All this plastic is wreaking havoc on our health and environment. Here are some tips from EarthShare members on fighting back against plastic pollution:
Support Bag Fees and Bans. Policy is the most effective tool to fight plastic pollution. Tell your local, state, and federal politicians that you want to dis-incentivize wasteful plastic use. Check out the cities that have already done it.
Put pressure on manufacturers. If you believe a company could be smarter about its packaging, make your voice heard. Write a letter, send a tweet, or give your money to a more sustainable competitor (NRDC).
Volunteer to Cleanup a Waterway.

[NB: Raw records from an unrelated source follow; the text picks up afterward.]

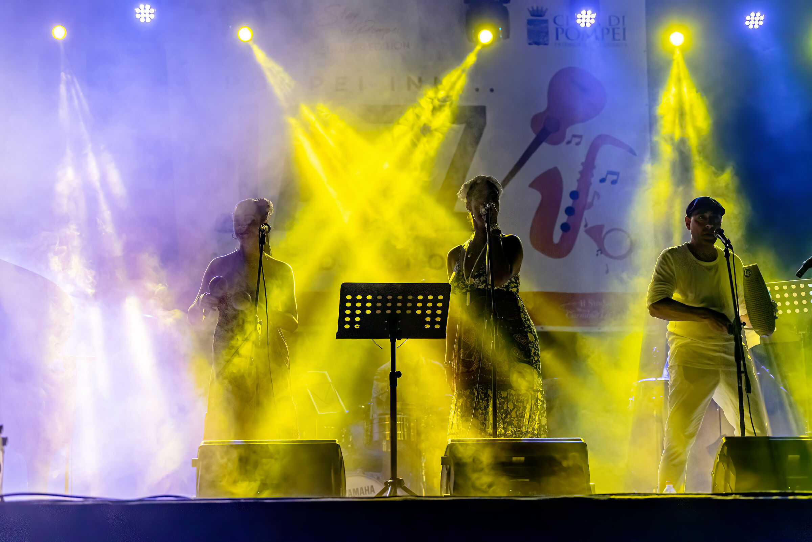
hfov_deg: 28.8
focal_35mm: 70
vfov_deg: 19.5
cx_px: 406
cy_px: 271
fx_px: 1579
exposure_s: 1/320
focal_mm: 70
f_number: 2.8
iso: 800
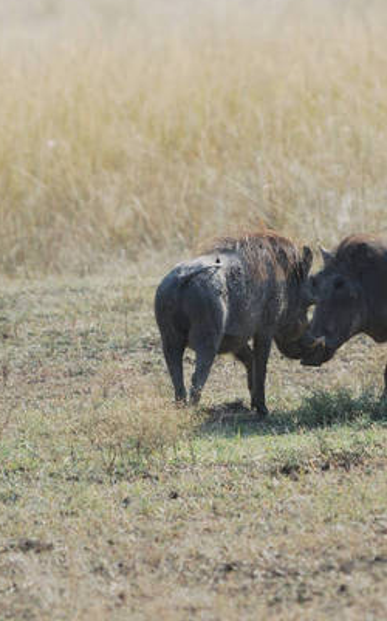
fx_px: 18072
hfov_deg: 1.2
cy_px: 314
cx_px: 297
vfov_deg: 2.0
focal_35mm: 1069
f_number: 5.6
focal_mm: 400
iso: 250
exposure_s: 1/400
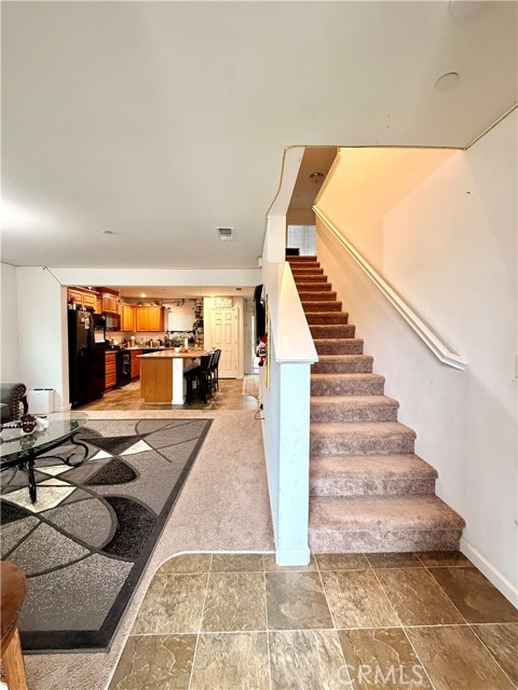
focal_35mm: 14
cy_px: 345
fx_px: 279
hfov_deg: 85.7
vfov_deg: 102.1
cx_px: 259
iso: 400
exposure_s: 1/60
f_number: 2.2
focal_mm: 2.22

Sign up to participate in one of Ocean Conservancy’s International Coastal Cleanups or Surfrider Foundation’s Cleanups. It’s a fun (and eye-opening) way to care for your local environment.
Reduce *Before* Recycling. While it’s better than the landfill, recycling plastic isn’t a sustainable solution. Plastic degrades as it’s recycled and is sometimes exported to other countries. Reduce first, then reuse, then recycle (Save Our Shores).
Keep Plastic Out of the Kitchen. Avoid heating plastic containers and use kitchen dishes and implements made of glass, porcelain, wood, and stainless steel instead (CEHN).
BYO (Bring Your Own) Everything. From utensils and mugs to bags and diapers, we can kick the single-use habit by purchasing longer-lasting products meant to be reused (Surfrider Foundation/Earth Island Journal).